» Task to complete: Can you copy the listing verbatim from its first line through the line that contains "text_box Interface GameInterface: Used", including both of those lines?

» Records:
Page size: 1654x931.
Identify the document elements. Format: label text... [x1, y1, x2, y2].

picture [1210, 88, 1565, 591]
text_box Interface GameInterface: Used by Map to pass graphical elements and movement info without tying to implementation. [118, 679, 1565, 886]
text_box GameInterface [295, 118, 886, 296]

» Written solution:
Page size: 1654x931.
Identify the document elements. Format: label text... [x1, y1, x2, y2].

picture [1210, 88, 1565, 591]
text_box Interface GameInterface: Used by Map to pass graphical elements and movement info without tying to implementation. [118, 679, 1565, 886]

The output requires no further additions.